I am at the International Conference on Emerging Infectious Diseases, a biannual meeting sponsored by the CDC that is a disease geek's dream of heaven. The days are extremely packed — about 2,000 attendees and presentations every 15 minutes for most of three days — so blogging may be a little light. Lots of MRSA news here though, so there will be a lot to catch up on.
Here's one example: Engeline Van Duijkeren of Utrecht University reported this afternoon on an outbreak of Staphylococcus intermedius, a staph species that colonizes and causes disease in dogs and cats but is rarely found in humans. Between late 2006 and early 2007, the lab at Utrecht received samples for analysis from six animals, all of which had surgery at the same veterinary hospital: five dogs with orthopedic surgery, one cat with abdominal surgery. The samples yielded identical strains of S. intermedius that were all methicillin-resistant — and resistant to a host of other drugs as well, from 3d and 4th generation cephalosporins to clindamycin to tetracycline to Bactrim.

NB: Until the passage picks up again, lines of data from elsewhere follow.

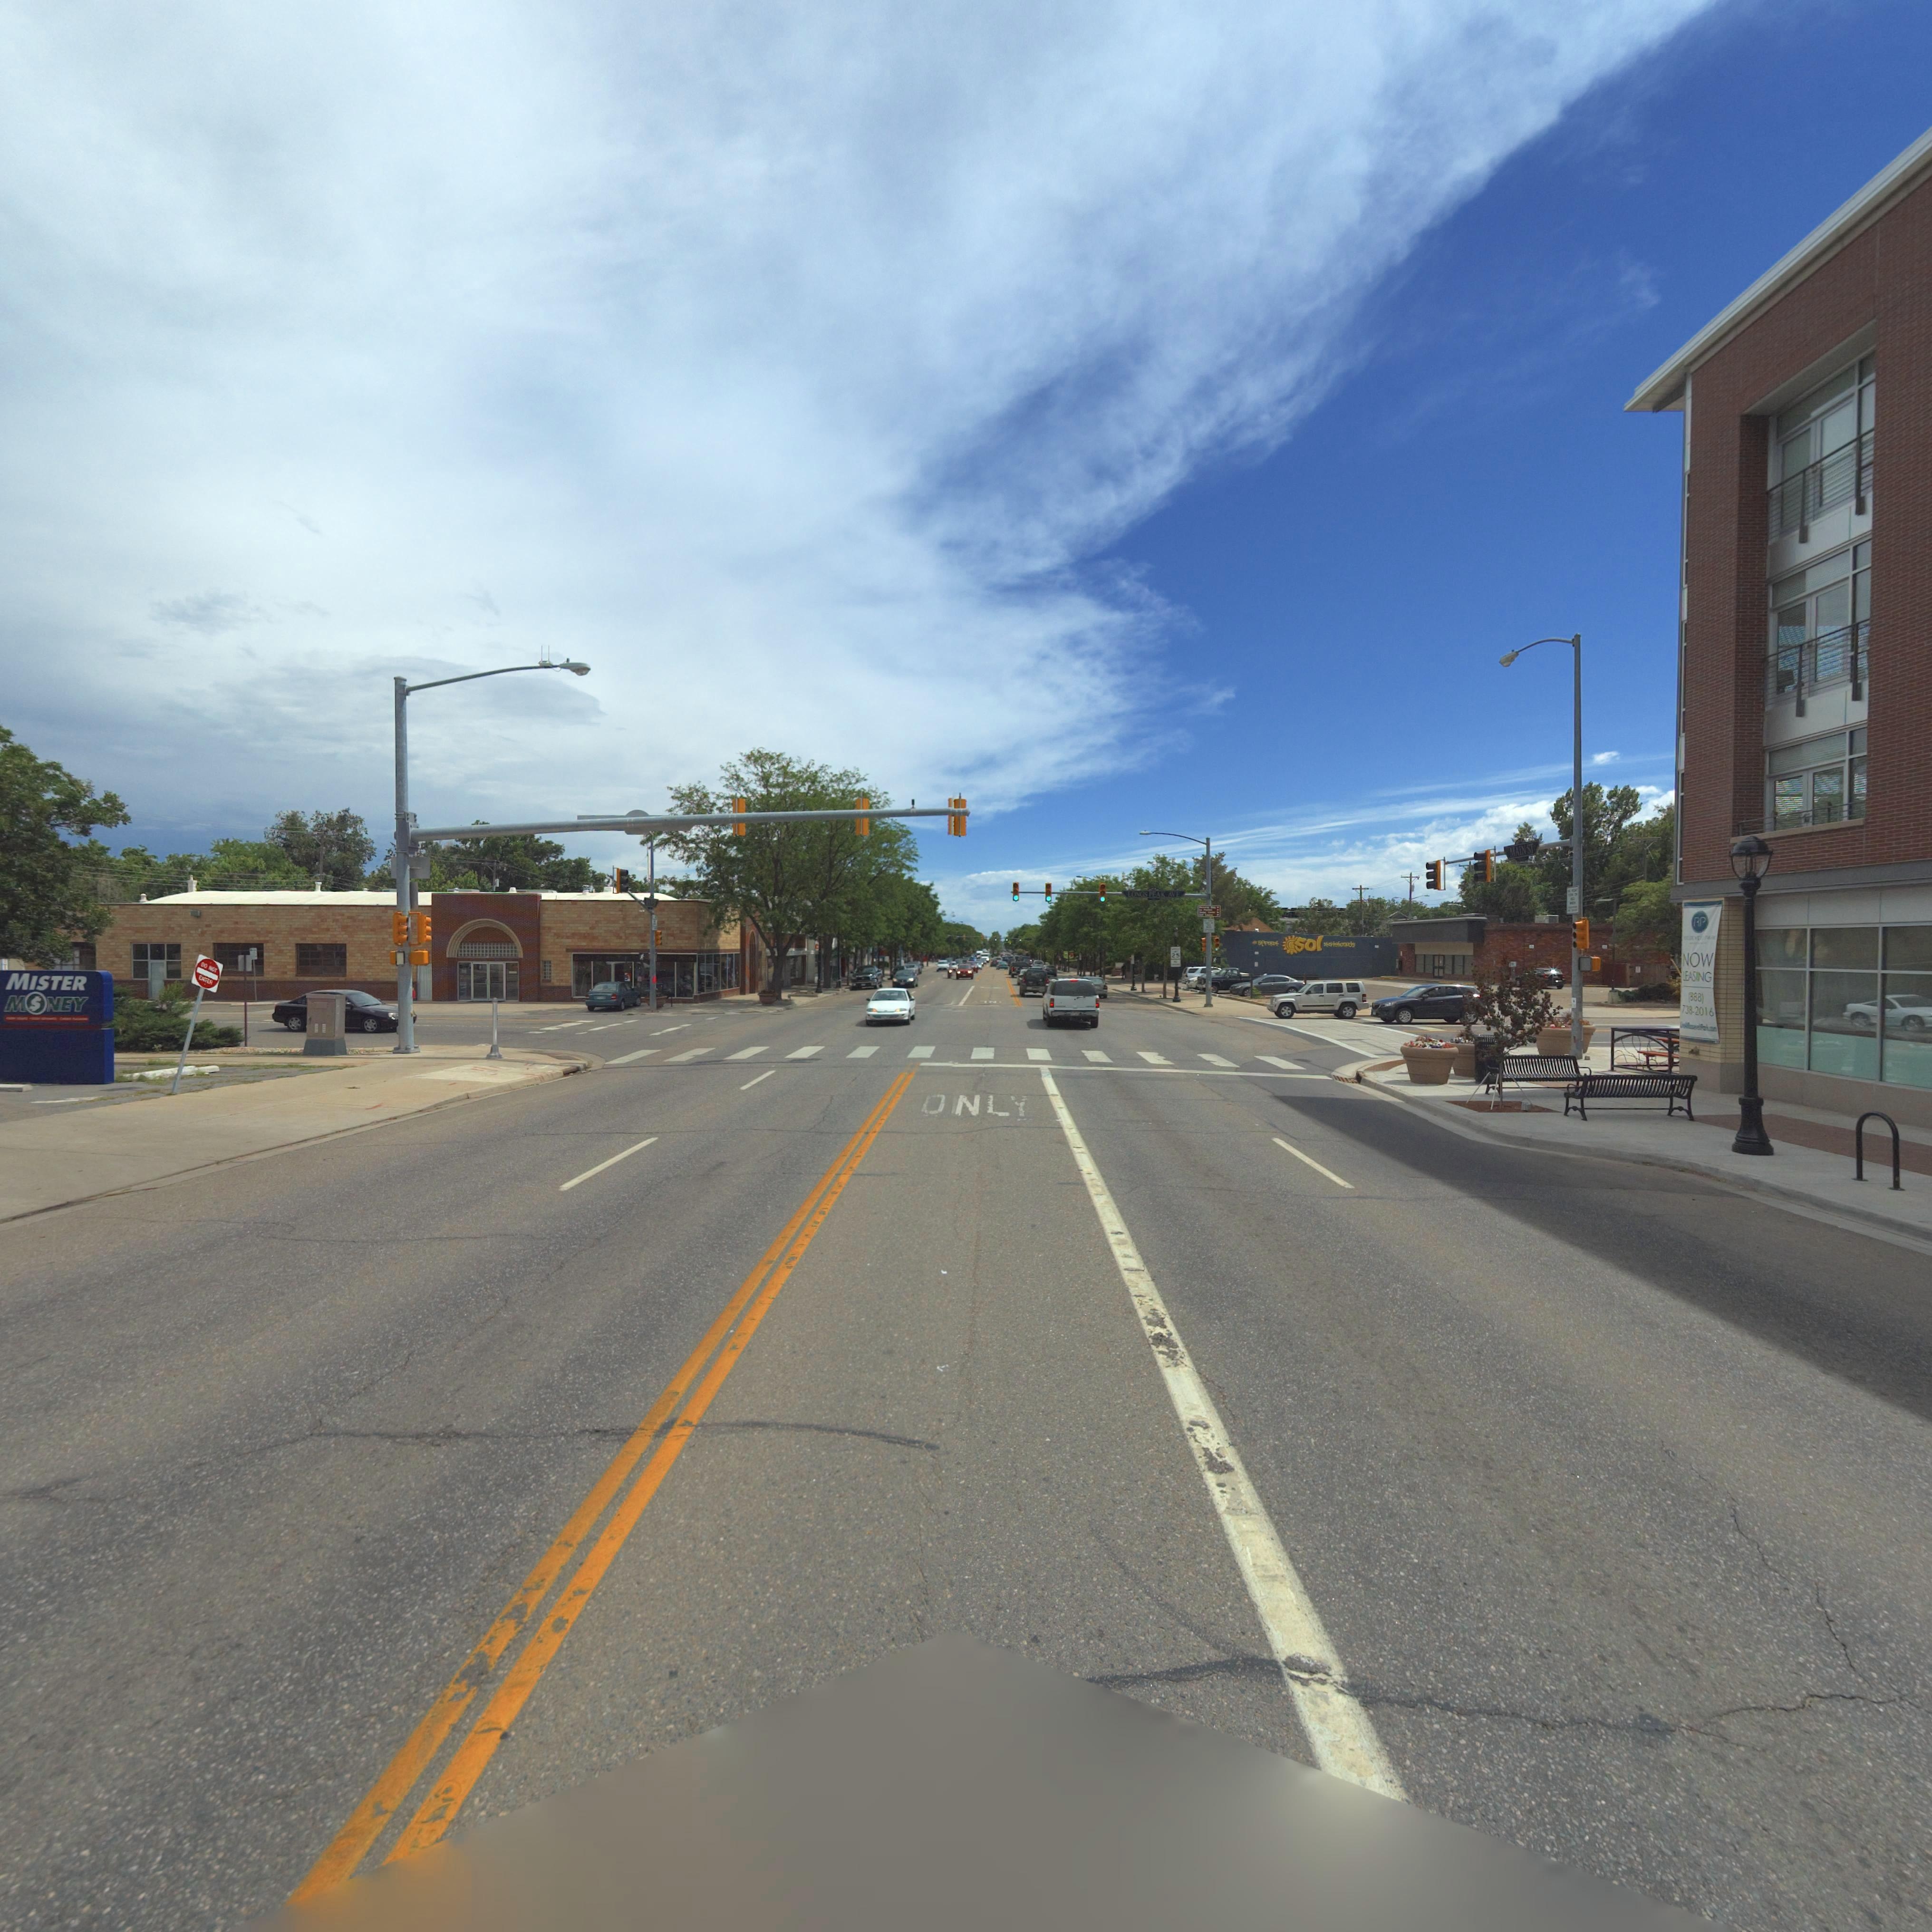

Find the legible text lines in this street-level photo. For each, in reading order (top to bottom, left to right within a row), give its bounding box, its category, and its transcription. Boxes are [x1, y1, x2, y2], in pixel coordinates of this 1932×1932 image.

[1509, 842, 1534, 858] StreetName: MAIN ST
[645, 898, 657, 906] StreetName: MA*N S*
[1127, 891, 1180, 898] StreetName: LONGS PEAK AVE
[1293, 935, 1324, 953] BusinessName: sol
[1323, 940, 1356, 947] BusinessName: skateboards
[5, 973, 87, 991] BusinessName: MISTER
[3, 995, 90, 1012] BusinessName: M*NEY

The lab group found the case cluster and the resistance pattern so striking that they looked around for a common source, including among the clinic's veterinary personnel. They swabbed the surgeon, six technicians, two healthy dogs who lived in the clinic, and the local environment. They found the identical strain in the noses of the surgeon, three of the technicians, and one of the house dogs. Conclusion, van Duijkeren said: The humans (who were colonized, not sick) picked up the strain and redistributed it to the animals under their care. It's the first recorded transmission of MRSI between humans and animals.
(Worth noting: A questioner from the University of Pennsylvania, which has done a lot of work on staph in animals, rose during the Q/A to suggest that the hospital was experiencing a clonal cluster of cases that arose independently, rather than a chain of transmission. Oooh, more fodder.)